100,000 COVID deaths, George Floyd and Pentecost Sunday
Without doubt, we have just lived through a historically tragic week in America. The official count of U.S. deaths due to COVID-19 surpassed 100,000. It is a sterile measure until you see their faces, read their names and realize that this loss is immeasurable.
I’m writing on Pentecost Sunday, filled with powerful images of breath and fire. I think of 100,000 people (and many more) who ceased to breathe. And one unarmed black man named George Floyd, who could not breathe under the weight of a white police officer on his neck. And the fires that have erupted in the midst of protest, leaving all of us mesmerized and breathless.
On Pentecost, the breath of God is our companion and advocate. The One who breathes life into us and speaks for us when we have no words. The One who burns with energy and transformation and enlightenment. Holy and terrifying.
I feel myself teetering on an emotional brink as I try to connect these images from the sacred Biblical story and from the story of this tragic week — a week that I believe is also sacred in ways not yet fully knowable. Was this a week of transformation or decimation? Hope or despair?
I want to see the connections between things — between the sacred story and this terrible week.
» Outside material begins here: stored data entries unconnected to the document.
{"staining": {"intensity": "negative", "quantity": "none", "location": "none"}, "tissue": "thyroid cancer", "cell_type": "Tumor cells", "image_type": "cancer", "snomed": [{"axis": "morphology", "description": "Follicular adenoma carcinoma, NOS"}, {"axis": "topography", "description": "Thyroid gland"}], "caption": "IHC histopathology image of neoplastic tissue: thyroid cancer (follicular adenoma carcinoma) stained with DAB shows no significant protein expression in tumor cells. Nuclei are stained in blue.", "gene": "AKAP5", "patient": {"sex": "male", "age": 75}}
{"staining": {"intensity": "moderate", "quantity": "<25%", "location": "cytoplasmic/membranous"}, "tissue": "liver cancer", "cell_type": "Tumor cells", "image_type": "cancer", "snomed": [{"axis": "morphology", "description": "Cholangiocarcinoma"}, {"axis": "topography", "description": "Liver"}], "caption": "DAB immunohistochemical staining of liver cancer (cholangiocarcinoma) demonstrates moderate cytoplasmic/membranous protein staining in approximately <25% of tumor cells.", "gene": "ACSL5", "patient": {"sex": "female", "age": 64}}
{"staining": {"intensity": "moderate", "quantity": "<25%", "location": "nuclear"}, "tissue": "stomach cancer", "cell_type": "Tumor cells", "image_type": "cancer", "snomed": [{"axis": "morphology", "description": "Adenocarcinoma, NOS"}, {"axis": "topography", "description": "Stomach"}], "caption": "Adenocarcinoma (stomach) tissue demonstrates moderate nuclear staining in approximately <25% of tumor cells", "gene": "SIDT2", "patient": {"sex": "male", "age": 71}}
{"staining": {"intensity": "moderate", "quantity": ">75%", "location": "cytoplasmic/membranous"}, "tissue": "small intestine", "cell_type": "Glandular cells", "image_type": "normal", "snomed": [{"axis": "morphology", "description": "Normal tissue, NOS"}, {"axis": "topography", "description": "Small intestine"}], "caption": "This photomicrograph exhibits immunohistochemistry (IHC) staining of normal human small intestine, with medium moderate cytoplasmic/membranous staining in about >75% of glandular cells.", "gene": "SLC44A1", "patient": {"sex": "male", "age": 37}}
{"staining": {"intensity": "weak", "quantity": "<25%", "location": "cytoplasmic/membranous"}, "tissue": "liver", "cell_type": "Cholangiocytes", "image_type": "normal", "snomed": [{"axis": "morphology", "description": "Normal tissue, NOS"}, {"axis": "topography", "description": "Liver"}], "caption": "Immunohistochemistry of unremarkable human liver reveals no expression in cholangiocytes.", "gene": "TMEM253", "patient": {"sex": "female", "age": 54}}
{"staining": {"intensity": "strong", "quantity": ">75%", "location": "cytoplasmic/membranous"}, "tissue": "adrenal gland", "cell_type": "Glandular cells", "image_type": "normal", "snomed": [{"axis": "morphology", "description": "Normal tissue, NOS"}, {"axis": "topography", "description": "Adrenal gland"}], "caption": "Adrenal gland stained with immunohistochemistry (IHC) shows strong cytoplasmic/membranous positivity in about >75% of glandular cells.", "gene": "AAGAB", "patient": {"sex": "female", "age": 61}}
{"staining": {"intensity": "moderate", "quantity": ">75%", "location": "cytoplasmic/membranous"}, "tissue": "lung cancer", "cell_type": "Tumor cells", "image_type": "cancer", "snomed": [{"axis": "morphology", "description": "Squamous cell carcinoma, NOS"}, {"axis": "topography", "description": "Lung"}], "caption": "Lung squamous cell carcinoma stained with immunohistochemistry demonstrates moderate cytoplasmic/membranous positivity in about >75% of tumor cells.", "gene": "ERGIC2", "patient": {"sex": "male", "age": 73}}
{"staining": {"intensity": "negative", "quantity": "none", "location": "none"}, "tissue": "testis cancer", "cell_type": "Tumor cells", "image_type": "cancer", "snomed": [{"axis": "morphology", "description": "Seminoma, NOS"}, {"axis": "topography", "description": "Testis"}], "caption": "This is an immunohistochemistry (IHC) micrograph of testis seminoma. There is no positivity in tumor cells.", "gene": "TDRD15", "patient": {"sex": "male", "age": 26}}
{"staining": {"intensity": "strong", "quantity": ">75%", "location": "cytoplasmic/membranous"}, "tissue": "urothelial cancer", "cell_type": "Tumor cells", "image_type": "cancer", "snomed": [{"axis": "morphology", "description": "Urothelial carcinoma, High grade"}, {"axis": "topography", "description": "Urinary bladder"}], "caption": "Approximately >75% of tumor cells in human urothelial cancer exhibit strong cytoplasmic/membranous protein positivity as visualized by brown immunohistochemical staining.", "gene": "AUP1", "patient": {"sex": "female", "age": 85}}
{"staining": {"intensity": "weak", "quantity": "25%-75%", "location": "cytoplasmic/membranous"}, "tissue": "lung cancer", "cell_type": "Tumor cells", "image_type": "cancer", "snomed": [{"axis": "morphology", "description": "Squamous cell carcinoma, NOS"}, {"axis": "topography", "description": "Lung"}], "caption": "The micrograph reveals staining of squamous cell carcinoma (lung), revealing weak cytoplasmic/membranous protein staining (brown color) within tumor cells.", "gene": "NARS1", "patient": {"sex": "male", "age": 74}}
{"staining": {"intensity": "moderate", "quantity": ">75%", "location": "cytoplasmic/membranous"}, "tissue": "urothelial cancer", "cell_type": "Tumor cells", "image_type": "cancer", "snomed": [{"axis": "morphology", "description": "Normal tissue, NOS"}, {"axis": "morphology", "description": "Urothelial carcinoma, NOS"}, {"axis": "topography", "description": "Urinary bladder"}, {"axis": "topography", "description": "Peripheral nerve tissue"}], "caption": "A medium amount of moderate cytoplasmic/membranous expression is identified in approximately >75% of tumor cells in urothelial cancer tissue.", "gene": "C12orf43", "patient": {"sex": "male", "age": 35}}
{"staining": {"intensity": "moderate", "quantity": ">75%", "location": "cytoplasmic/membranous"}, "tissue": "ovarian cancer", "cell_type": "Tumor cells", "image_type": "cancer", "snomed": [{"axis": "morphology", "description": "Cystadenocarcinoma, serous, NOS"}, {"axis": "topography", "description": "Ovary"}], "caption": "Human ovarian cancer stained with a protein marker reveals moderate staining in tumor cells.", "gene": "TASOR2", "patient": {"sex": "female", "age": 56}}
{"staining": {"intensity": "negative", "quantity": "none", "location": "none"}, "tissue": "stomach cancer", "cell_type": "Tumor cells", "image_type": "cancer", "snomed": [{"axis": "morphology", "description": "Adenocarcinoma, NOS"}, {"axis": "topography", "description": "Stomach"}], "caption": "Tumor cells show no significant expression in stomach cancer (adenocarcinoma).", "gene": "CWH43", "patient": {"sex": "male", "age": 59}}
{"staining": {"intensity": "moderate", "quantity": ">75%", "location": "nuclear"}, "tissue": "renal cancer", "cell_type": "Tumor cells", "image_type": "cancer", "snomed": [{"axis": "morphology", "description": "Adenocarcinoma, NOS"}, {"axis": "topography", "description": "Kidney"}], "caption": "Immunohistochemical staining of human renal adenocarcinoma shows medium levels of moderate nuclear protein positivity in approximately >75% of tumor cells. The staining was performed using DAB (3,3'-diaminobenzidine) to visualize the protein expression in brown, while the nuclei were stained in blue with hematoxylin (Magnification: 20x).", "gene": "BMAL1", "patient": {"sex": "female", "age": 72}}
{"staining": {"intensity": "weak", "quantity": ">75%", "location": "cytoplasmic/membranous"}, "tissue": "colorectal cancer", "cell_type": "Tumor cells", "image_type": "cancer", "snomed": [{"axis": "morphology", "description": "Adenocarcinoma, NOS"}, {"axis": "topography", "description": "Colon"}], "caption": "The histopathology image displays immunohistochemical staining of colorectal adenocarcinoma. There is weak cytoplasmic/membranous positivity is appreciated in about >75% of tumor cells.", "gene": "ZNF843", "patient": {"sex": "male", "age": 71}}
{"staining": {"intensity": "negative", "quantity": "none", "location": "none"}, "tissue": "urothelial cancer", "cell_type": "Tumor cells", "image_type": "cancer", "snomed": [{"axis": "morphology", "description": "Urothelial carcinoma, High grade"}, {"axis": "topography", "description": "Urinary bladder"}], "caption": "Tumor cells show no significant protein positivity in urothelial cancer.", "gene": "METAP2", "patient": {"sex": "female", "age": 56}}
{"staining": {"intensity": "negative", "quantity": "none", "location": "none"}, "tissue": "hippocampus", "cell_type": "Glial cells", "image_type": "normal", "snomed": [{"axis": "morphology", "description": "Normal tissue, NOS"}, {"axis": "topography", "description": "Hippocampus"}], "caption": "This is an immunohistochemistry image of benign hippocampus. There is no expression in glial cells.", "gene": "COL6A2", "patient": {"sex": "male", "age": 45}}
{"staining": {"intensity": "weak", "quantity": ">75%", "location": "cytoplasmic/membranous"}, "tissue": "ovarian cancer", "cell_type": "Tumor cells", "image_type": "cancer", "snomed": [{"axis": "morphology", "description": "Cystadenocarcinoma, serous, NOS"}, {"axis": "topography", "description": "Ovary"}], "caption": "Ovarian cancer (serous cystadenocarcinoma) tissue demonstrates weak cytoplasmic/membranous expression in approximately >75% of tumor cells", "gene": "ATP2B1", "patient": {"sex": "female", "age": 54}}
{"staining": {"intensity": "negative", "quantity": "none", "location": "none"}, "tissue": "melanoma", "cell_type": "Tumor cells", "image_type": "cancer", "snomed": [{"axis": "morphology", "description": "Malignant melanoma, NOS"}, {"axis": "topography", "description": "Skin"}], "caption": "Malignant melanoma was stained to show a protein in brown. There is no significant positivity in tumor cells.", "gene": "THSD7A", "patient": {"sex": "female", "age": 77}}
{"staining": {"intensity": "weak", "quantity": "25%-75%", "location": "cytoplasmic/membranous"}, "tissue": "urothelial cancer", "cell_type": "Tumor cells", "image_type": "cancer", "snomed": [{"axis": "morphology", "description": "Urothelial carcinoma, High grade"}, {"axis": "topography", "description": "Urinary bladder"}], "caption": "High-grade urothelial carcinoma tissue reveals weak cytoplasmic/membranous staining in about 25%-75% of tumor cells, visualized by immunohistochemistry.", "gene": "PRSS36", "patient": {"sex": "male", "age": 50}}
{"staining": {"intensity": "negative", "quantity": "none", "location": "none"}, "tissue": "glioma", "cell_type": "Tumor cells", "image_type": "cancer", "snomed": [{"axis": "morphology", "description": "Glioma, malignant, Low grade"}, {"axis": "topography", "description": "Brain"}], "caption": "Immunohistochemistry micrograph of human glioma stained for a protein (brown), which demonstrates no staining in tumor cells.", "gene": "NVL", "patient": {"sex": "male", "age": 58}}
Between racial violence in the death of George Floyd and racial violence in the disproportionate deaths of black and brown people from COVID-19.
As Graeme Wood wrote this week in The Atlantic, “COVID-19 is killing black Americans with horrifying precision.” The death rates due to COVID-19 are falling unequally on people around the world — in ways that are still surprising and presently mystifying. But, Wood writes, “In the United States, the disparities broadly reflect historical injustice.” What killed them, really? Was it the virus? Or was it the deeply structured racism of our nation?
The COVID Racial Tracker, a joint project of the Antiracist Research & Policy Center and the COVID Tracking Project, allows us to visualize the racial disparities in the United States, even state by state. In Indiana, Hispanics’ rate of infection is more than three times that of whites. In Arizona, Navajo people are 4% of the population but have suffered 21% of the deaths.
This morning, as I wandered through my feelings and thoughts, I wondered what new or different things this tragic week might inspire us to do at Goshen College? What does it mean for our community that we are launching these two new majors this academic year: Public Health, and Criminal Justice and Restorative Justice? What courageous conversations do we need to have? What historic injustices must we dismantle?
May the Spirit give us breath for the journey.